Anche oggi la Liturgia della Parola interroga la nostra fede in Dio e nella sua salvezza. Nella prima lettura, il profeta Abacuc sembra indignato e quasi scandalizzato per il “silenzio di Dio” dinanzi ai mali del mondo,  ferito da “violenza, rapine, liti, contese …”. La sua preghiera, a nome del popolo, esprime il disagio del giusto davanti alla violenza ed alle sopraffazioni.
Il grido di Abacuc somiglia tanto al nostro, quando restiamo turbati davanti a situazioni particolarmente dolorose, mentre ci sembra che Dio taccia, senza intervenire. “Perché Dio permette tutto ciò? Perché non scende in campo? Perché rimane estraneo alla faticosa storia degli uomini? Perché lascia che i malvagi trionfino impunemente?”.

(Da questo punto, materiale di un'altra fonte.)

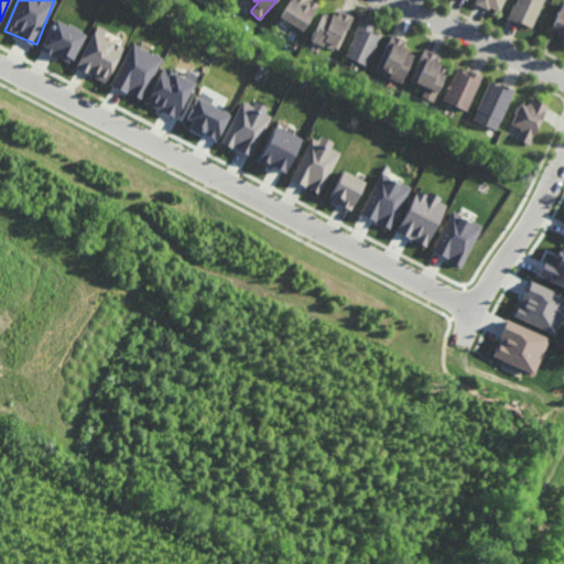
[(304,32),(288,21),(281,18),(280,17),(290,0),(313,0),(321,4),(304,32)]
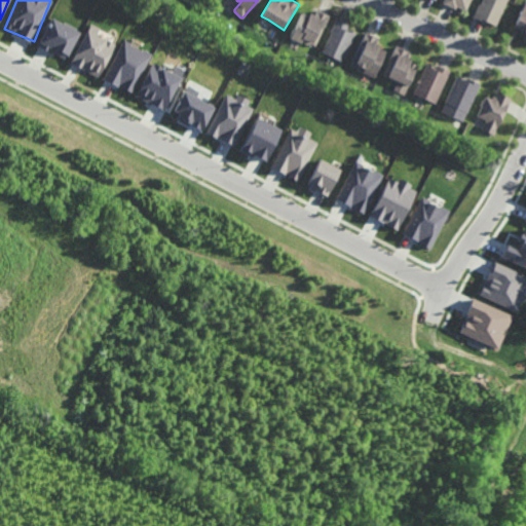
[(473,0),(467,12),(459,8),(458,8),(457,9),(455,8),(454,8),(445,4),(446,0),(473,0)]
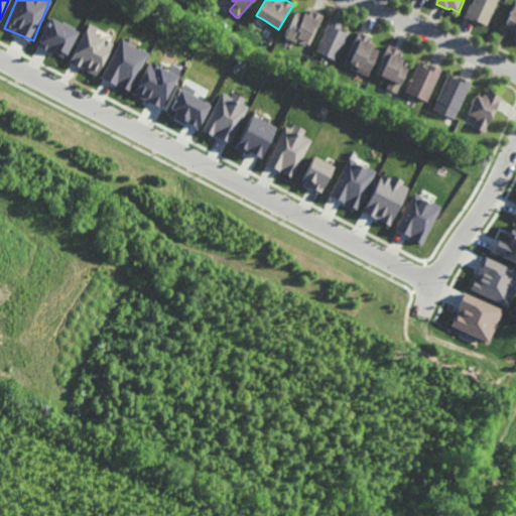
[(497,0),(486,26),(478,22),(476,21),(473,20),(467,17),(464,16),(471,0),(497,0)]
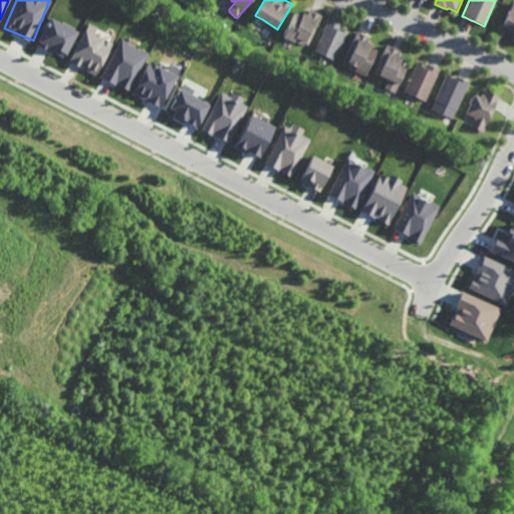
[(513,40),(510,39),(513,33),(506,30),(507,30),(506,29),(504,28),(501,27),(513,0),(513,40)]
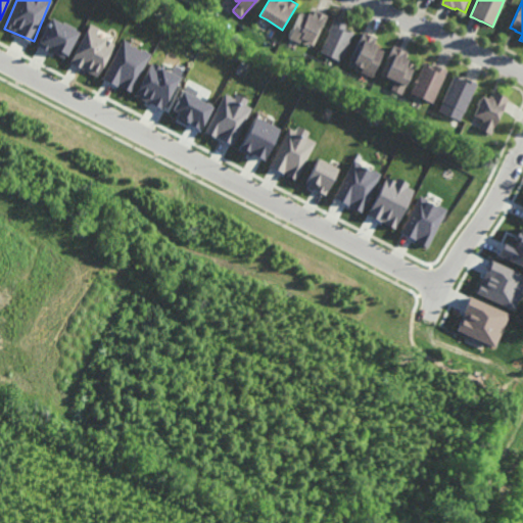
[(328,16),(315,47),(311,45),(308,44),(306,45),(302,44),(302,42),(301,41),(300,44),(298,43),(291,40),(290,39),(290,37),(293,30),(294,30),(301,13),(308,16),(310,13),(310,14),(314,15),(316,10),(317,10),(318,11),(327,15),(328,16)]
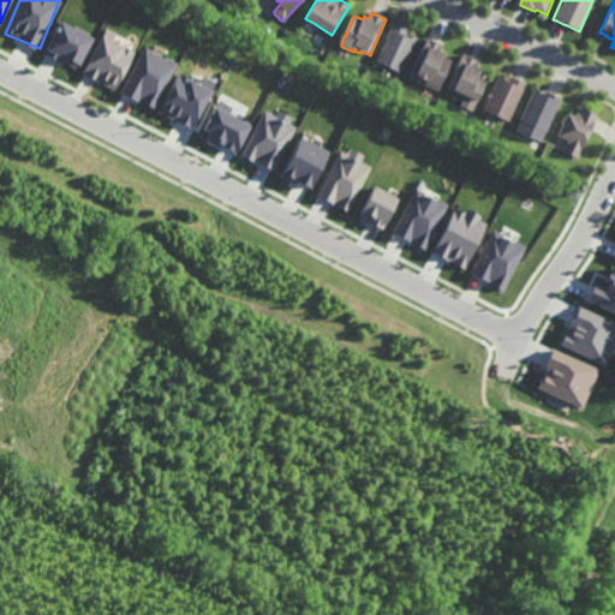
[(91,34),(57,23),(46,57),(81,67),(91,34)]
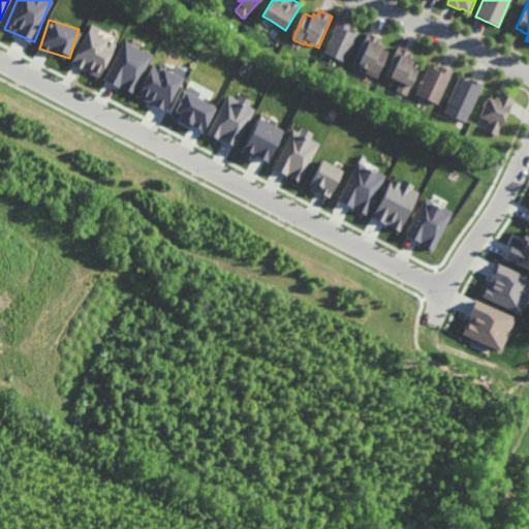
[(346,63),(341,61),(334,57),(325,54),(334,34),(333,34),(339,20),(340,20),(348,24),(350,25),(352,26),(350,30),(351,31),(360,34),(346,63)]
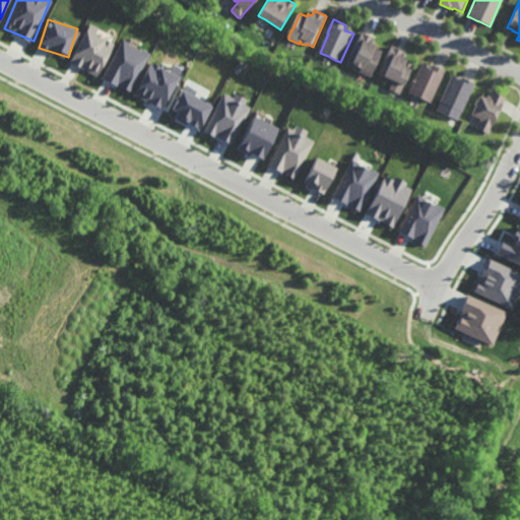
[(100,75),(112,42),(94,36),(98,26),(86,22),(71,65),(100,75)]
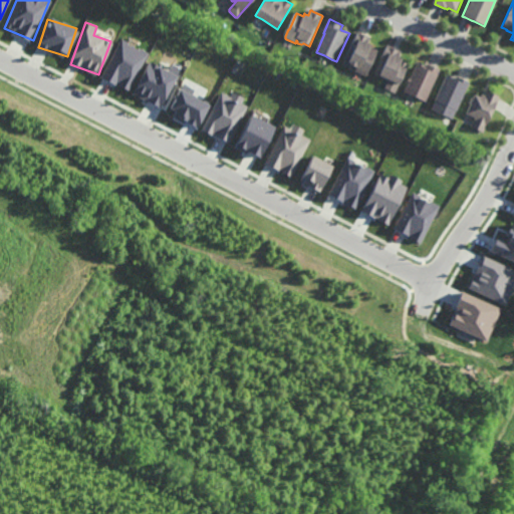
[(366,36),(368,37),(372,39),(369,44),(373,45),(372,48),(379,51),(369,75),(368,74),(367,77),(364,76),(357,73),(355,72),(356,70),(350,67),(351,65),(345,62),(357,32),(358,33),(366,36)]
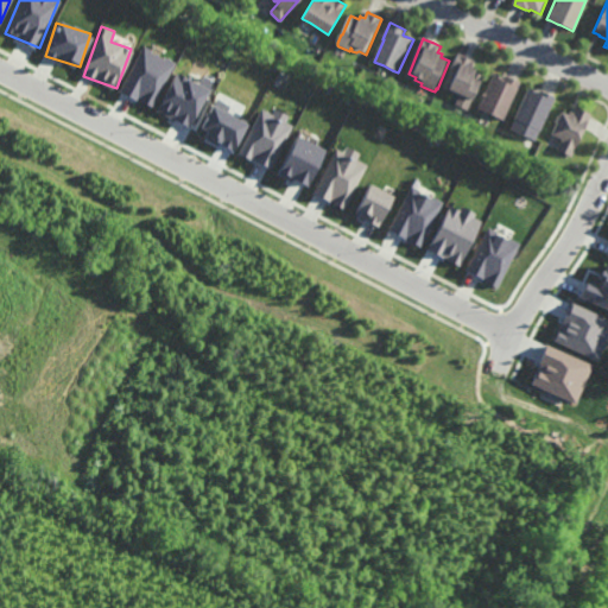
[(120,94),(135,100),(153,107),(172,61),(139,46),(120,94)]
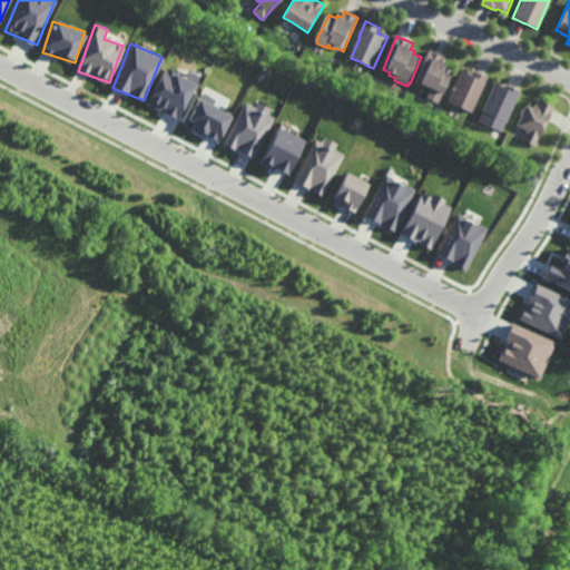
[(441,56),(443,57),(448,58),(444,65),(445,65),(449,67),(448,69),(455,72),(443,98),(441,105),(429,99),(432,91),(418,85),(425,67),(424,66),(431,50),(432,51),(441,56)]
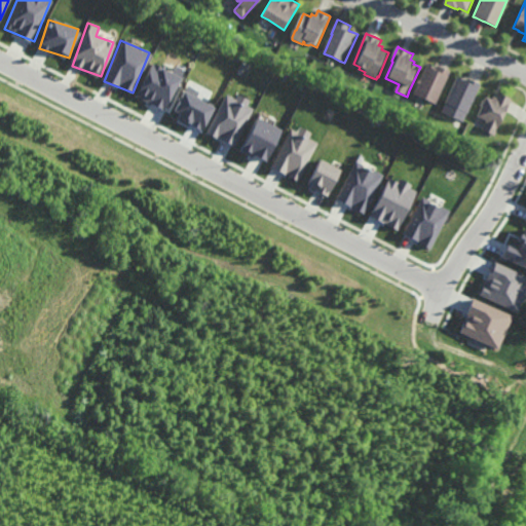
[(171,73),(151,63),(136,97),(163,110),(183,71),(174,67),(171,73)]
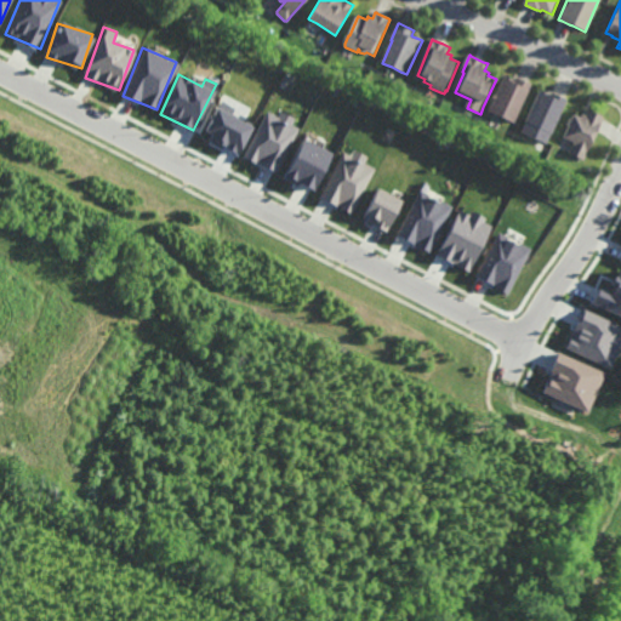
[(518,81),(519,78),(522,80),(530,84),(534,85),(517,125),(503,119),(495,115),(490,113),(496,101),(495,100),(497,95),(499,96),(507,77),(514,80),(517,81),(518,81)]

Ma il Signore risponde alla preghiera di Abacuc: c’è una scadenza a tutto il male che sta nel mondo!  Colui che non ha l’animo retto soccombe; solo chi vive di fede avrà vita piena e realizzata!
Dio, dunque, chiede un atteggiamento di fede, nonostante il difficile presente. “Che delusione!”, verrebbe da dire. Sì, se la fede fosse un atteggiamento riducibile solo a qualche generico gesto pio, non ci rimarrebbe altro che indignarci con Dio, per il suo “silenzio” e… per la sua  risposta!
Ma la fede che Dio ci chiede è tutt’altro, è una forza rivoluzionaria che agisce dentro e fuori di noi. È la fede che non subisce il ricatto della realtà, ma che si fa obbedire da essa, la trasforma e fa succedere l’impossibile. Insomma, è la fede come impegno, come indignazione e lotta e non come rassegnazione ed infamia.
E’ la stessa fede di cui parla Gesù nel Vangelo di oggi.  Attraverso un linguaggio paradossale, con immagini che appaiono esagerate, Gesù vuole dirci che a chi vive questa fede (anche se solo “un granellino”) è possibile fare cose che potrebbero apparire addirittura impossibili. Ma il primo passo richiesto all’uomo di fede è quello di non chiudersi in schemi asfittici e sterilmente rassicuranti, per lasciare spazio, nelle sue azioni e nelle sue scelte, allo Spirito di Dio “che spira dove vuole e quando vuole”.
Quando un uomo o una comunità sono animati da questo tipo di fede evangelica, la prima espressione che cancellano dal loro vocabolario è “non c’è più niente da fare!”; e la sostituiscono col “c’è da continuare a fare diversamente!”. É quella stessa fede che fa dire a Paolo, rivolto a Timoteo: “Dio non ci ha dato uno spirito di timidezza”. É quella fede capace di trasformare il mondo iniziando questo processo di trasformazione in noi stessi.
Ma è anche una fede che non pretende contraccambio. Quante volte ci sentiamo dire: “Ho perso la fede! Ho pregato e non ho ottenuto la grazia!”. Questa non è fede, è calcolo, calcolo con Dio, un Dio che non paga il Sabato.
Donaci Signore di avere vera fiducia in Te, per fare esperienza della tua salvezza.